For the entire time I was driving cross country, or teaching map and compass to sophomores at UVM, or teaching hilarious kids to snowboard at the mountain…one project was tapping on my shoulder; Salmonfolk. When would I get back to it? When would I hit the magic recharge status for creativity? I am happy to announce that I am finally there. Conservation work stretches out before me and feels more critical than ever. After years of pondering Salmonfolk what became clear to me is that having an open runway would be important. I needed to find an artist in residency program…if possible. I targeted the end of the ski season as my start point for a program and set about self designing one. My goal? An entire month of Salmonfolk Radio work.

From April 30th – May 30, 2023 I am beginning a self designed artist in residency in Montpelier VT. I will be staying in a cute cabin on the edge of town, dog sitting some cute dogs and nothing but Salmonfolk…and the occasional morning yoga or SUP outing to clear my mind. I kind of can’t believe that I am finally doing this or that life saw fit to allow me to do so many wonderful things to recover from such a difficult past. But I am filled with gratitude that I am here and about to embark on this project once more.

The month will be focused hard on editing the already recorded content from 2021. I interviewed so many important activists and thinkers back then. And their voices and perspectives need to be heard. The relevancy of these interviews is likely even more poignant today. I have also had many new listeners report back to me about how much they enjoyed the first 5 episodes that have been out there since 2021. This has also been very encouraging.

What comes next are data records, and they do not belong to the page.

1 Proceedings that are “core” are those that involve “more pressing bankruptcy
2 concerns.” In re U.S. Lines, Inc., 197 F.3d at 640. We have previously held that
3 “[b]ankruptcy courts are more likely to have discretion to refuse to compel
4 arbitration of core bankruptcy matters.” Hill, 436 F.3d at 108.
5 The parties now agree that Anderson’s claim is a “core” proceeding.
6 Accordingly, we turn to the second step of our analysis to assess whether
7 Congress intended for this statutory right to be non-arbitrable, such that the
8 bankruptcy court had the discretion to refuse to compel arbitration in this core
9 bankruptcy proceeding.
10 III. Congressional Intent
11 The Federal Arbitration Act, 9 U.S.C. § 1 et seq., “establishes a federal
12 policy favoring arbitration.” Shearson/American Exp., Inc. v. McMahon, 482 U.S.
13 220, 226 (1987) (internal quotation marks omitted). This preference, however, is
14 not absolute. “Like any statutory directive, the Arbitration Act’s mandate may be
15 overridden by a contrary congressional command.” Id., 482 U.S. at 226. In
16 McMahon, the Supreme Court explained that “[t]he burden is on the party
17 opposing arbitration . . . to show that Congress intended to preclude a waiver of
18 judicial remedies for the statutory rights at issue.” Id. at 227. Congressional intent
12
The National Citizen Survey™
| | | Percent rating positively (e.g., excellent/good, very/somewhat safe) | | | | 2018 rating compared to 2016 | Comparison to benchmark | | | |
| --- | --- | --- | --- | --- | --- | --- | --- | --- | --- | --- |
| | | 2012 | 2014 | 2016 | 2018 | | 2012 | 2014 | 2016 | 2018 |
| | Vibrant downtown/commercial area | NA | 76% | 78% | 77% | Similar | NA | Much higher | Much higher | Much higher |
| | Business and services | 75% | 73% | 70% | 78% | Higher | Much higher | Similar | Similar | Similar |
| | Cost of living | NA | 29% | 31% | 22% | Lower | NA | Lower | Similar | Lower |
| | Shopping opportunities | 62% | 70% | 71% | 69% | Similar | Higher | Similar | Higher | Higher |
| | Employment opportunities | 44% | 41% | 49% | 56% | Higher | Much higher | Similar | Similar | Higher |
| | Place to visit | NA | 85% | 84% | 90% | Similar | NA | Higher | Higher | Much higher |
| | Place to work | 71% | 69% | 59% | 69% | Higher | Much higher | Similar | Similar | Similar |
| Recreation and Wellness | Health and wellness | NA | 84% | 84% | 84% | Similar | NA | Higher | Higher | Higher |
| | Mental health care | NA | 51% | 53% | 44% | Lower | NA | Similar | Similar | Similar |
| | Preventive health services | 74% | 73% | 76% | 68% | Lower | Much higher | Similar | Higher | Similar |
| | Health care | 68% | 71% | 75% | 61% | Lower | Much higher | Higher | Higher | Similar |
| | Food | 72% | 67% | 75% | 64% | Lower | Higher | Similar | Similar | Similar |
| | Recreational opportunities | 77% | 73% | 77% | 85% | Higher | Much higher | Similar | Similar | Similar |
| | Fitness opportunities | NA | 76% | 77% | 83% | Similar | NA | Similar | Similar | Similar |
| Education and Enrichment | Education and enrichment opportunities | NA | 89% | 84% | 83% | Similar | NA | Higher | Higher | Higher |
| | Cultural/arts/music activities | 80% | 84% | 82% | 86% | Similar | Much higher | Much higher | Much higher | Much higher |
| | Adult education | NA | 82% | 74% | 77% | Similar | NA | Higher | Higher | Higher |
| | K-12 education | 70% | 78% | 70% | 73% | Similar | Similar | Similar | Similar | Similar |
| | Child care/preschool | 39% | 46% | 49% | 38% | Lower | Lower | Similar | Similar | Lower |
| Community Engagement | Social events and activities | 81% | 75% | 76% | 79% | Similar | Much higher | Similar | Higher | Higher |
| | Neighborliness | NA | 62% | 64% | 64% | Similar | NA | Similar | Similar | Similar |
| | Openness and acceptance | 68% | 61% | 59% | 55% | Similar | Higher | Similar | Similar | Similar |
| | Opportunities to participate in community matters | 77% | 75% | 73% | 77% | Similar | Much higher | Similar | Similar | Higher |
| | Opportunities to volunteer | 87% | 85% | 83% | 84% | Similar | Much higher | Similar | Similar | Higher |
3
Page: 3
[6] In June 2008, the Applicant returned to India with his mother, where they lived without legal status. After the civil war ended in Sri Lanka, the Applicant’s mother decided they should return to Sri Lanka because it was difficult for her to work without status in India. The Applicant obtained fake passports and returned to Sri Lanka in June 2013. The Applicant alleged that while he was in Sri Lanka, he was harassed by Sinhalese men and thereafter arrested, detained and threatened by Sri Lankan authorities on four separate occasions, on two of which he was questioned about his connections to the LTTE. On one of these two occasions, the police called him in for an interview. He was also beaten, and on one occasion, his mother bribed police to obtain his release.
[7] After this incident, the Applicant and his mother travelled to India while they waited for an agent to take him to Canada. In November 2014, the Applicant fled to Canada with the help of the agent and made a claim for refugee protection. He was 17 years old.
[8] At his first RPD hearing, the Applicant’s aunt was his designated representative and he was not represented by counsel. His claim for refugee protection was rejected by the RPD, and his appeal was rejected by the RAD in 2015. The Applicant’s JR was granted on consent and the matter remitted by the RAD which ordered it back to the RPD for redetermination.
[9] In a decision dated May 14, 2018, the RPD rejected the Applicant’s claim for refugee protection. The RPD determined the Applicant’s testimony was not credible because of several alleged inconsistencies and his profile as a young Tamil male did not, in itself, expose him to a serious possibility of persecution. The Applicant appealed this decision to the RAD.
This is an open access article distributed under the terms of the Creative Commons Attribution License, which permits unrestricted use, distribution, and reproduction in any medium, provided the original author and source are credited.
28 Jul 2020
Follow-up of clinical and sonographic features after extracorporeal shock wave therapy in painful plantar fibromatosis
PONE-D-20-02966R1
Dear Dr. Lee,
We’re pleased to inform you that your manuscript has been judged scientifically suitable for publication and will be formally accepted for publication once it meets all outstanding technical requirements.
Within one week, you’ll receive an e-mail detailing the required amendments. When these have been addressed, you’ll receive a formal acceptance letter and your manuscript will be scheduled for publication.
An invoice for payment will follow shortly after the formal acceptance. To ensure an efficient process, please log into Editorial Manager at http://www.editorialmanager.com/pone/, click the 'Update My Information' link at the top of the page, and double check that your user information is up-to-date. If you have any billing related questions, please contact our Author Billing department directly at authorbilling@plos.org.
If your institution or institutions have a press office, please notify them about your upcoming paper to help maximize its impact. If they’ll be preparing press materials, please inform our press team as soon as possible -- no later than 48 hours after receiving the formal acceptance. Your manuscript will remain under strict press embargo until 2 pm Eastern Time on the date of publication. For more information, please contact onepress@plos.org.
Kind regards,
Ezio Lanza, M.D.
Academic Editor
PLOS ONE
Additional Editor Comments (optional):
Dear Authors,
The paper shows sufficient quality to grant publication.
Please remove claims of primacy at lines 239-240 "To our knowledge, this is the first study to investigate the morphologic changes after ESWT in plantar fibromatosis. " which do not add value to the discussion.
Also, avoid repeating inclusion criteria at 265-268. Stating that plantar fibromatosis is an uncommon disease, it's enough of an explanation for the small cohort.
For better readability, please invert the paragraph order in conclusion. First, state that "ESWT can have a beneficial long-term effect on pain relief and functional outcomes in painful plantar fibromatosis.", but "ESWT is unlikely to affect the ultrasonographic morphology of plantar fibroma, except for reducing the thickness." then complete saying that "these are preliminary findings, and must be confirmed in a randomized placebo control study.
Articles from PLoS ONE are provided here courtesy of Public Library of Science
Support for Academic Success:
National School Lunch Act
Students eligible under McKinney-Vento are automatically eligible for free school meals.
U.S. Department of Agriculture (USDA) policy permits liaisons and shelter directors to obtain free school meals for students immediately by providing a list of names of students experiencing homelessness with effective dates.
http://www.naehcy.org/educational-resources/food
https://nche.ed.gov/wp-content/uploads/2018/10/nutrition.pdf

I have had 18 year olds tell me that after listening…they will never eat farmed salmon again. One day I walked into the Rentals shop at my ski resort, after wrapping up an on snow lesson…and the entire staff was listening to Salmonfolk Radio over the main speakers while working! Their reaction? “I had no idea!” And that’s really the point. No one who isn’t doing the research would know the truth about how salmon is farmed. What’s also true is that once people learn how…they never want to eat farmed salmon again. As well they should not.

So it’s off to the races once more. After May I will still keep going on Salmonfolk. My goal is to find angel investors of some kind who believe in the work and the goal…so I can keep highlighting this globally important topic. This is obviously my first post in a VERY long time. I have a lot of catching up to do here in Salmonfolk world. This website, for example…woefully out of date. Old links to old Gofundme initiatives…missing information. The salmon farm map! Egads! That salmon map!!

Onwards! For Wild Salmon!!! If you would like to help me keep going on Salmonfolk 100% then at least one link still holds relevancy…you can be my patron. That’s the best way to keep me on task.

On another note, I have had a LOT of fun in general. And now I feel the imperative to do one thing…to only for work for conservation causes. From here on out my position is that conservation is where my writing, filming, podcasting and photography will be zeroing in on.